11.15.2023

[film] Carole King Home Again: Live in Central Park (2023)

11月4日、土曜日の午後、ヒューマントラストシネマ渋谷で見ました。
1973年の5月26日、NYセントラルパークのThe Great Lawnで行われて約100,000人を集めたライブの記録。
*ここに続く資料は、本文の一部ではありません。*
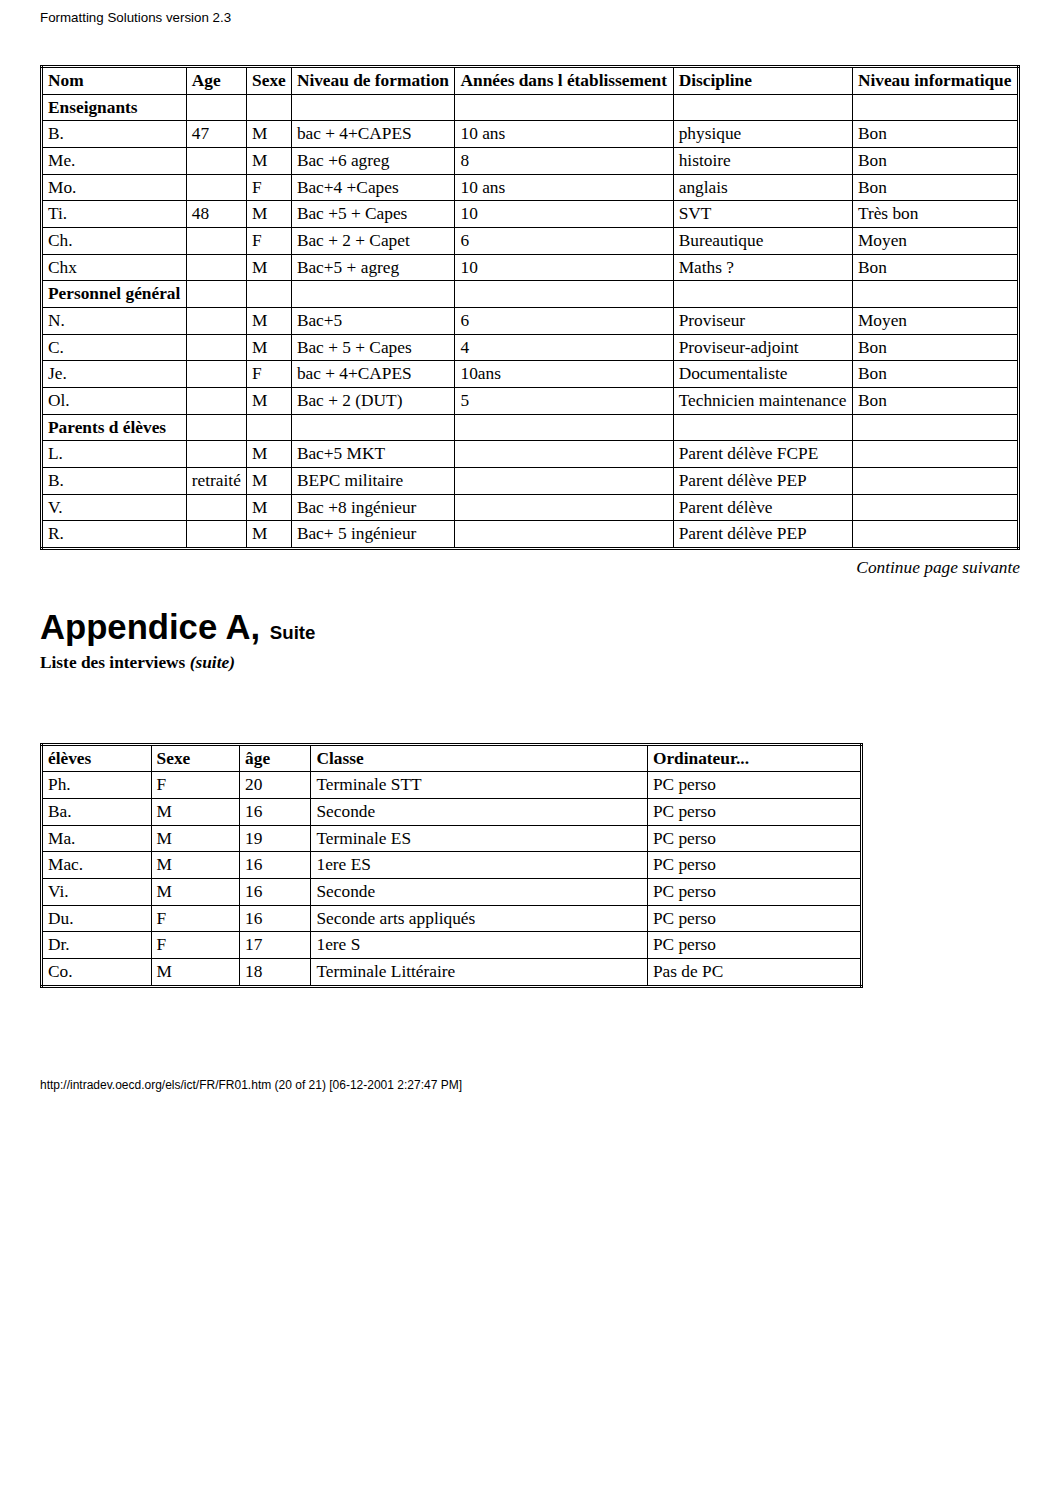Formatting Solutions version 2.3
| Nom | Age | Sexe | Niveau de formation | Années dans l établissement | Discipline | Niveau informatique |
| --- | --- | --- | --- | --- | --- | --- |
| Enseignants | | | | | | |
| B. | 47 | M | bac + 4+CAPES | 10 ans | physique | Bon |
| Me. | | M | Bac +6 agreg | 8 | histoire | Bon |
| Mo. | | F | Bac+4 +Capes | 10 ans | anglais | Bon |
| Ti. | 48 | M | Bac +5 + Capes | 10 | SVT | Très bon |
| Ch. | | F | Bac + 2 + Capet | 6 | Bureautique | Moyen |
| Chx | | M | Bac+5 + agreg | 10 | Maths ? | Bon |
| Personnel général | | | | | | |
| N. | | M | Bac+5 | 6 | Proviseur | Moyen |
| C. | | M | Bac + 5 + Capes | 4 | Proviseur-adjoint | Bon |
| Je. | | F | bac + 4+CAPES | 10ans | Documentaliste | Bon |
| Ol. | | M | Bac + 2 (DUT) | 5 | Technicien maintenance | Bon |
| Parents d élèves | | | | | | |
| L. | | M | Bac+5 MKT | | Parent délève FCPE | |
| B. | retraité | M | BEPC militaire | | Parent délève PEP | |
| V. | | M | Bac +8 ingénieur | | Parent délève | |
| R. | | M | Bac+ 5 ingénieur | | Parent délève PEP | |
Continue page suivante
Appendice A, Suite
Liste des interviews (suite)
| élèves | Sexe | âge | Classe | Ordinateur... |
| --- | --- | --- | --- | --- |
| Ph. | F | 20 | Terminale STT | PC perso |
| Ba. | M | 16 | Seconde | PC perso |
| Ma. | M | 19 | Terminale ES | PC perso |
| Mac. | M | 16 | 1ere ES | PC perso |
| Vi. | M | 16 | Seconde | PC perso |
| Du. | F | 16 | Seconde arts appliqués | PC perso |
| Dr. | F | 17 | 1ere S | PC perso |
| Co. | M | 18 | Terminale Littéraire | Pas de PC |
http://intradev.oecd.org/els/ict/FR/FR01.htm (20 of 21) [06-12-2001 2:27:47 PM]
今から50年前のライブ映像。

Kingの“Tapestry” (1972)のプロデューサーであり、この映画のプロデューサーでもあるLou Adlerが16mmフィルムをまわして、最初は彼のナレーションでCarole Kingのキャリアと音楽がざっと紹介される。

NYで生まれ育った彼女がGerry Goffinと出会って結婚して、一緒に曲を書くようになって、Goffinと別れてからローレル・キャニオンに渡ってトリオの"The City" – 大好き – を結成して音楽活動を続けつつJames TaylorやJoni Mitchellと出会って、ソロとして”Writer” (1970)を出して... 以降はいいよね。このファーストソロから1973年までで驚異としか言いようのない5枚をリリースして、”Fantasy” (1973)を作ったときのレコーディングが楽しかったのでこのメンバーとライブをやってみたくなった、と。

それまでMetropolitan OperaやNY Philharmonicのライブが行われていた程度だったThe Great Lawn – 夏になるとSummerStageとして日替わりでライブをやってくれるのはRumsey Playfieldという別の場所。念のため - に野外ライブ用のステージを組んで、大規模な宣伝はせずラジオで流したくらいで当日これだけの人が集まった(でも80年のElton Johnの時は300,000人来たって)。

内容は最初彼女ひとりのピアノと歌だけ、衣装なんて呼べないそこらの普段の野良着のような格好で、でもそれが似合ってて、彼女がそのままリビングで歌っているような少しの緊張とやわらかさをもって歌いだしたかのよう - でもこれこそが聴きたかったライブのCarole Kingだなー。彼女のこんな音楽、嫌いになれるひとがいるだろうか、というのと、これだけの聴衆を前になんでこんな温度感でさらりと歌えてしまうのだろう、という驚きと。

地べたに座っておとなしく聴いたり口ずさんだりしていた聴衆もバンドが入り始めた後半から緩く立ったり動いたりするようになってきて、大勢がわらわらと櫓に登り始めた時にはひやひやするのだがいつものように追い払われて(それでも残るバカはいる)。

まだちょっと寒さが残っていそうな5月の終わりの午後だったけど、家に帰ったらみんなレコードかけてまた歌ったりしたんだろうな(自分ならきっとそうする)、というところまで追いたくなるような、そんな景色がいっぱいあった。


Travelin' Band: Creedence Clearwater Revival at the Royal Albert Hall (2022)

11月11日、土曜日の昼、ル・シネマの渋谷宮下で見ました。
監督はBob Smeaton、ナレーションはJeff Bridges - 朴訥で、そんなにべらべら喋らない。

1970年4月14日にロンドンのRoyal Albert Hallで行われたCCRの英国で最初の、ひと晩のライブを16mmで撮ったものが倉庫から50年ぶりに発掘された、と。

前半(最初の40分)はバンドの成り立ちから1970年に初めてヨーロッパの地を踏んでこの日のライブに至るまでを紹介して、後半のライブ(後の42分)が始まってからはナレーションも編集も一切入らず、最後まで(おそらく)全曲通して流される。

CCRについては、John Fogertyひとりがクローズアップされがちだし、彼のヴォーカルの強さに改めて感嘆するものの、ライブだとDoug CliffordのドラムスとStu Cookのベースが際立ってよく響いて、割とおとなしめ(客席もフルでは埋まっていない)の観客が最後の" Keep On Chooglin'"で一部狂ったようになるのは彼らのエンジンのおかげなのではないか。このライブの数日前に発表されたThe Beatlesの解散がどうの、とはまったく関係なく、彼らのストンと足元に落ちてくるリズムって英国のR&B系とは明らかに違っていて、それを遠くからなんだこれ、って眺めているような感があっておもしろい。アメリカのガレージ的な、日が暮れても延々止まらずに鳴り続けているなにかが、でっかい箱ででっかく響きわたった最初の方なのではないか(← てきとー)。

Carol Kingのもだけど、こんなふうに「発掘」されてくるのって、デジタル化による倉庫の整理整頓が進んできた結果なのかしら、と思う反面、デジタルにしたからあとは棄てていいってものじゃないんだからね! というのも改めて言っておきたい。